This piece exhibits both a profound cosmic perspective and a very naive understanding of current human societies. He starts out by showing how we humans are an extremely unlikely life form in a vast universe of dead molecules.
Such a cosmic vision impels us as humans to recognize our unique existence beyond merely our individual lives and our daily, rather petty preoccupations. Parry confronts us with the stark fact that we humans now possess the means of our own destruction:
There can be a sense of senselessness to the human existence. There is wholly unnecessary destruction, driven by greed or fear or ideology or religion. We have seen plenty of that in human history and especially over the past century, a time of world wars, human-caused global pollution and advanced instruments to deliver death, even the potential to exterminate all life on the planet.Parry sees the main driver of humanity's self-destruction as ignorance, and see his vital role as a journalist to report the truth about human events as accurately as possible in order to prevent the disappearance of our unique set of organized molecules from the known universe.
This is where naiveté sets in.
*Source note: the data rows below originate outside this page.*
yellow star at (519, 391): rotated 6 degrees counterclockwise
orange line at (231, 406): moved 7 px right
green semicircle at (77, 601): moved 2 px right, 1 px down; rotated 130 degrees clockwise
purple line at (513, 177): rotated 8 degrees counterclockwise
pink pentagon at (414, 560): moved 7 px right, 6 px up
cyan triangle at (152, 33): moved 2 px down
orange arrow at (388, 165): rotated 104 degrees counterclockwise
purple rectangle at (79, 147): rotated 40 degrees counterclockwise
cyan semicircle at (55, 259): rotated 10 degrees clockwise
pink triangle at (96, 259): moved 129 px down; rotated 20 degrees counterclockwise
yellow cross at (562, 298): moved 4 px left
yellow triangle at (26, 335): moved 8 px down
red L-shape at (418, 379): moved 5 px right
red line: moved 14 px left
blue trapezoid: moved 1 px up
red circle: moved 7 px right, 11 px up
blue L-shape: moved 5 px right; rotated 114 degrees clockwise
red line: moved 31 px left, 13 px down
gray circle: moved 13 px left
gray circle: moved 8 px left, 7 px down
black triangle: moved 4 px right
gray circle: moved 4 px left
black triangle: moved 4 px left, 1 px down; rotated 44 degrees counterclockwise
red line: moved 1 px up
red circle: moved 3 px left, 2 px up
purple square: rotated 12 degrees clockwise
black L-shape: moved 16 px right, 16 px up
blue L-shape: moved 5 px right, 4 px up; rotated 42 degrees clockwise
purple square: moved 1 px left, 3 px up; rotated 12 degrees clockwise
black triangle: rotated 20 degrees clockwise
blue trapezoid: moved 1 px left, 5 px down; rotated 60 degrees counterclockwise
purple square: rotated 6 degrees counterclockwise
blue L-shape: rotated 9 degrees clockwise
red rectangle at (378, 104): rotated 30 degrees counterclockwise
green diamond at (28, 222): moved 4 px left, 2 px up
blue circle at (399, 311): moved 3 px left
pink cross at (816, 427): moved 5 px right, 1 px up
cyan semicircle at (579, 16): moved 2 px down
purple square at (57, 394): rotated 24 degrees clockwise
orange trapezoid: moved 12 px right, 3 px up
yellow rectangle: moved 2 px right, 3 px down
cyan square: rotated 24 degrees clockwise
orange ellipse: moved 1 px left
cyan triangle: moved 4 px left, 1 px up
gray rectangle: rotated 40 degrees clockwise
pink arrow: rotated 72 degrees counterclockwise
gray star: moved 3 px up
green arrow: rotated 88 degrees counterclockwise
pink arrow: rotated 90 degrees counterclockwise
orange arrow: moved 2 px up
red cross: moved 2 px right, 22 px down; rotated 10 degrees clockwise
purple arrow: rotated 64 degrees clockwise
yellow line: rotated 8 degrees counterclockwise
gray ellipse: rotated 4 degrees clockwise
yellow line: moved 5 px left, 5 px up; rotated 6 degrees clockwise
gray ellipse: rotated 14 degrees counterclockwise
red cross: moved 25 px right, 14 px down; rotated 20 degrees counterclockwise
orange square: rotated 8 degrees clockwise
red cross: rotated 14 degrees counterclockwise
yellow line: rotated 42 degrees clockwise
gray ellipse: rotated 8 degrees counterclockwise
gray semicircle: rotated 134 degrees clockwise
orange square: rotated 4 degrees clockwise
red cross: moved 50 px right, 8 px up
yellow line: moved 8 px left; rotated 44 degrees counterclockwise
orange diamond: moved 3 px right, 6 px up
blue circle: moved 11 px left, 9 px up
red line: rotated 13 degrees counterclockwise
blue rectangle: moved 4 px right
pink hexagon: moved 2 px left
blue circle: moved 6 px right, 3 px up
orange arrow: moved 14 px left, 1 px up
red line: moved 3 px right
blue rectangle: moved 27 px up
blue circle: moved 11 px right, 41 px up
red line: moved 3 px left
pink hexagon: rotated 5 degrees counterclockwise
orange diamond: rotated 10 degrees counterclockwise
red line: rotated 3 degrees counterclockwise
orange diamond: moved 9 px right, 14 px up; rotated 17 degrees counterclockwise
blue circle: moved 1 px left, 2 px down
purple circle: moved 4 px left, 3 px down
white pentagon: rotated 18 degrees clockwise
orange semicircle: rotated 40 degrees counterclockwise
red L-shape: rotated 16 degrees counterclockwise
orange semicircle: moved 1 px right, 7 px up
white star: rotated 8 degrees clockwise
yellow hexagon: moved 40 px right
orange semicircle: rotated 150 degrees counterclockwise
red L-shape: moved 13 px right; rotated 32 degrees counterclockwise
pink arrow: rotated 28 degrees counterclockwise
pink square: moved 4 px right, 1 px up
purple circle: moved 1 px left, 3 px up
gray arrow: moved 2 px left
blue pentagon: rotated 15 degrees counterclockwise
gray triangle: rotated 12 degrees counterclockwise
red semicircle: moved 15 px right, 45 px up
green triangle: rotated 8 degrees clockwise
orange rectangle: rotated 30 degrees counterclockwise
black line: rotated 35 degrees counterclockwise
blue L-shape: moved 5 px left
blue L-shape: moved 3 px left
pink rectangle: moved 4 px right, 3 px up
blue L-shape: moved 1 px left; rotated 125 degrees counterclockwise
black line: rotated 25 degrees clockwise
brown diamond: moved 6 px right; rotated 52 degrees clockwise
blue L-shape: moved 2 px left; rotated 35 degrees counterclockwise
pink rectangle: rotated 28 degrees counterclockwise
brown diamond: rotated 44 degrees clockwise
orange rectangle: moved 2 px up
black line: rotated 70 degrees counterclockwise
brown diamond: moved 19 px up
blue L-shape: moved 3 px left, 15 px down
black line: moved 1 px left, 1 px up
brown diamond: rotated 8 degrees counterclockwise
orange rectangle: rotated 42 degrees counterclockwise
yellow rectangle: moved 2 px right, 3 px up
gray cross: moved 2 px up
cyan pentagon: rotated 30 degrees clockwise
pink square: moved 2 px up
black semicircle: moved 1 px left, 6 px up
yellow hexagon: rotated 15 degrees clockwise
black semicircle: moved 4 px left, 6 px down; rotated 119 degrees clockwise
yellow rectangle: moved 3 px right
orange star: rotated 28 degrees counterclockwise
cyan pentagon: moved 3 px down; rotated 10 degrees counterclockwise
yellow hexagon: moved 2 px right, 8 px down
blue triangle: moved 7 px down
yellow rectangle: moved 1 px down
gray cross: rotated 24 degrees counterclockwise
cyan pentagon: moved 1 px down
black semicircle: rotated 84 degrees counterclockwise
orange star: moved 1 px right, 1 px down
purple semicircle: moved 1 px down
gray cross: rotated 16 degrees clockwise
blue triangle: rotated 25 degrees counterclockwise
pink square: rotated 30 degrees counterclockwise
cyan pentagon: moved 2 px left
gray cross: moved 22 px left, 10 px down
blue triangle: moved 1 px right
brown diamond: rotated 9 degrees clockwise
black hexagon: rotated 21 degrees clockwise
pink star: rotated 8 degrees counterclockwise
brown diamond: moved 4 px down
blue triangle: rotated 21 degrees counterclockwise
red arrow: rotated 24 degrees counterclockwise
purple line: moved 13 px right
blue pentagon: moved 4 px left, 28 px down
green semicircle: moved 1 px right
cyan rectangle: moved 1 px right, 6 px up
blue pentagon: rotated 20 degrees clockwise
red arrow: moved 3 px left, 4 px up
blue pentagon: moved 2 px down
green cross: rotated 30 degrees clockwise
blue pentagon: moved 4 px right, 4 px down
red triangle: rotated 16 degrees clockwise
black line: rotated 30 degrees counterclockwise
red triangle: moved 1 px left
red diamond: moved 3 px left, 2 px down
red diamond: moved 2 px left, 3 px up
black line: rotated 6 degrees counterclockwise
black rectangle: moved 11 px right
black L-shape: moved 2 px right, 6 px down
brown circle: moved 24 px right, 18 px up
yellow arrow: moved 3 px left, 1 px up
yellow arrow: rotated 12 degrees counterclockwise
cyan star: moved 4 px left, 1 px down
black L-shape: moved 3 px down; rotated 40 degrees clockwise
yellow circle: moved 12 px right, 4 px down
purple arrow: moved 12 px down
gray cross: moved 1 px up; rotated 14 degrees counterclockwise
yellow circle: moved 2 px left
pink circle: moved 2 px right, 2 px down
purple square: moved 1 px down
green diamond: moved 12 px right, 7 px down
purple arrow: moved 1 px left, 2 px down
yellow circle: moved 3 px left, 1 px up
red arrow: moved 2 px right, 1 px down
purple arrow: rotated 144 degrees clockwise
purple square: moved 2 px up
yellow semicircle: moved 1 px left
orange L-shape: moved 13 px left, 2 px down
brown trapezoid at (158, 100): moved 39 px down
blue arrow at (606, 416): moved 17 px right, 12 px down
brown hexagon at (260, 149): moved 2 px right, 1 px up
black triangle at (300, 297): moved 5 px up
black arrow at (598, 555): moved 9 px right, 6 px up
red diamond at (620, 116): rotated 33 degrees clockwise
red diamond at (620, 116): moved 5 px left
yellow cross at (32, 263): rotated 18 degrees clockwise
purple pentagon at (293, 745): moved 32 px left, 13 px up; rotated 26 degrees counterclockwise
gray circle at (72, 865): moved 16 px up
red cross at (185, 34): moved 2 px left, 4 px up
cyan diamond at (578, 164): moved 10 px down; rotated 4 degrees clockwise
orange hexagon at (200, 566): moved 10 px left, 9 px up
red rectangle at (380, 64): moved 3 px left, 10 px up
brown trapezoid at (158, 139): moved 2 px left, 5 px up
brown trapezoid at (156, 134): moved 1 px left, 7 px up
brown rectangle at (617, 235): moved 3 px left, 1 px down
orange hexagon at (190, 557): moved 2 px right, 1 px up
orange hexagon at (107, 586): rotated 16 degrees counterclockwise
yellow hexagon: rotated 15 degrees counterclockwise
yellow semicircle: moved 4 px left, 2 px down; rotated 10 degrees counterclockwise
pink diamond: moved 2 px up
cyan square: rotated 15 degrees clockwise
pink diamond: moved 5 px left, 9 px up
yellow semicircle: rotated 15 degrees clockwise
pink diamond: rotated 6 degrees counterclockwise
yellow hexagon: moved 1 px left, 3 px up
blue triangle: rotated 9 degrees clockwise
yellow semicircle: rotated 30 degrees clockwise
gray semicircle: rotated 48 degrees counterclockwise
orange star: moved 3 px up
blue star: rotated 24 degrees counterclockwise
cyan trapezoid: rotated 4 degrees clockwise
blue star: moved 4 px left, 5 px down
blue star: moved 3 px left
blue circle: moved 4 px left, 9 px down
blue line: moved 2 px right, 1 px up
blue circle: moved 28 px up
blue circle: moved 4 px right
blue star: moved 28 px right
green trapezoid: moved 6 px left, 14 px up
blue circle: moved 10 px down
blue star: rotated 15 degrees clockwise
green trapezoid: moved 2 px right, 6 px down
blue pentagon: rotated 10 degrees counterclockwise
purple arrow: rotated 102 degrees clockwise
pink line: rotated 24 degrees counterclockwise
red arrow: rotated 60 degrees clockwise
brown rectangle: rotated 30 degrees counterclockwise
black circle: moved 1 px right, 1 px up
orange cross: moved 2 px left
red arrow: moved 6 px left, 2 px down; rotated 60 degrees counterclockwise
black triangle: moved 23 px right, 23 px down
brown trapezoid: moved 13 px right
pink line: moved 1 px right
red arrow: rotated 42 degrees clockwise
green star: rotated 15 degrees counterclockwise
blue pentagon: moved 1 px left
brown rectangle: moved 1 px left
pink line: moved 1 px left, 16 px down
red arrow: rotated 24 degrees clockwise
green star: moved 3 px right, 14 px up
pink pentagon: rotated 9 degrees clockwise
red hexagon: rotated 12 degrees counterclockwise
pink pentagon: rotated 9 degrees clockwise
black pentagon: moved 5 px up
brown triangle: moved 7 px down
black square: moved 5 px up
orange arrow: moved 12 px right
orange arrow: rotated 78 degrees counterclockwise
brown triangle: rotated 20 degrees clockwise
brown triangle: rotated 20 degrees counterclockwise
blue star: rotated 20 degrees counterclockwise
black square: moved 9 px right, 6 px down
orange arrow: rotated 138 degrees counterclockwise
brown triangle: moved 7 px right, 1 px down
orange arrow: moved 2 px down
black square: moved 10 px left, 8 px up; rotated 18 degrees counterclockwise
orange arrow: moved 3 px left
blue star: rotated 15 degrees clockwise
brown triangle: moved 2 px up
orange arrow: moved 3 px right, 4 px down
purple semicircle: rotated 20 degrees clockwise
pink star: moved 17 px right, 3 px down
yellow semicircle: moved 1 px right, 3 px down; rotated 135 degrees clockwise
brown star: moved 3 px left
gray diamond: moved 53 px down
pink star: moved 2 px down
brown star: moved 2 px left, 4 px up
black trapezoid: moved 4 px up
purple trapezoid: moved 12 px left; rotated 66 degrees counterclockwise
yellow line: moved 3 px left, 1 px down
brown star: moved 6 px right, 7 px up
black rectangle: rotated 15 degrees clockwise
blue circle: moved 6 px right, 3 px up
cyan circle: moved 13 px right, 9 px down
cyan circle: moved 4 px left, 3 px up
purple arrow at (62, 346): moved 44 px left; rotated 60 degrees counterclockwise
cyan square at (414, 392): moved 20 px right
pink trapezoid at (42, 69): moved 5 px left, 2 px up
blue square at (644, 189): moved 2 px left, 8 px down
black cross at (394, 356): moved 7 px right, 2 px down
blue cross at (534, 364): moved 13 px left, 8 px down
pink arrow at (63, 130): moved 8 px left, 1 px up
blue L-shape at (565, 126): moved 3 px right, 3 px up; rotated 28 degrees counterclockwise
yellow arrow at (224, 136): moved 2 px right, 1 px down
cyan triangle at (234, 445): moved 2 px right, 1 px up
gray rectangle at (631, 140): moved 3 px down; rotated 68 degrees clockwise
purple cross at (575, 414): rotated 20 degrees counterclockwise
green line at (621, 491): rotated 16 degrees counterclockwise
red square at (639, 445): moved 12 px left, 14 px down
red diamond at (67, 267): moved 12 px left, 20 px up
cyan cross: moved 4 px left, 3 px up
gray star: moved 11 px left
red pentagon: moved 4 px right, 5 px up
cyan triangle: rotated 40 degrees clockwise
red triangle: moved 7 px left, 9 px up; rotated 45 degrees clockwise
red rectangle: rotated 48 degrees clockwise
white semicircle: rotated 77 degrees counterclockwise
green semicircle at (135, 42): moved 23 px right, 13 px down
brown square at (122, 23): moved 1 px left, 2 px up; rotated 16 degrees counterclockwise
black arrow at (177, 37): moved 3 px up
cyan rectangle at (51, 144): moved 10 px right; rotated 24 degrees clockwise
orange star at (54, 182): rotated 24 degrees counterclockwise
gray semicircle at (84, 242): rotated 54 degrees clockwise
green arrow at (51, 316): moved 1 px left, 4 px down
Like so many of today's humans, he seems unable to rise above the profound indoctrination by ruling classes which ignore their role in this orgy of self-destruction. During the last 10,000 or so years societies have been organized into classes of people with some enjoying far more power, wealth, and privileges than others. During this period we have also seen societies plagued by continual wars and crime. Worse yet, in the last few centuries a new driver of our self-destruction has come in the form of an economic system, capitalism, that drives economies to perpetual growth in a finite planet.
The system has now spread so much pollution that the ecosystem is being so dangerously altered that the planet will soon no longer be able to sustain humans along with many other life forms. This system of capitalism has also dangerously affected the health of societies upon which humans depend for their existence. Societies are now so wrecked by inequality, vast poverty for the many amidst fabulous wealth for a few, that wars and crime are now a major menace to societies. Parry also correctly sees a threat from another product of human creativity in the form of "advanced instruments to deliver death, even the potential to exterminate all life on the planet".
Capitalist ruling classes are the ones who benefit from this arrangement. It is they who put their stamp of self-interest on every institution in their societies. The deadliest form of this self-interest are the pervasive deceptions about the realities of their rule and their system. Parry in his quest to report the truth will always be thwarted by his own self-interest and by threats from these ruling classes. Should he report too much truth about their rule and their system, he will be banished to the journalistic equivalent of Siberia--if he hasn't already. He seems completely oblivious to this reality.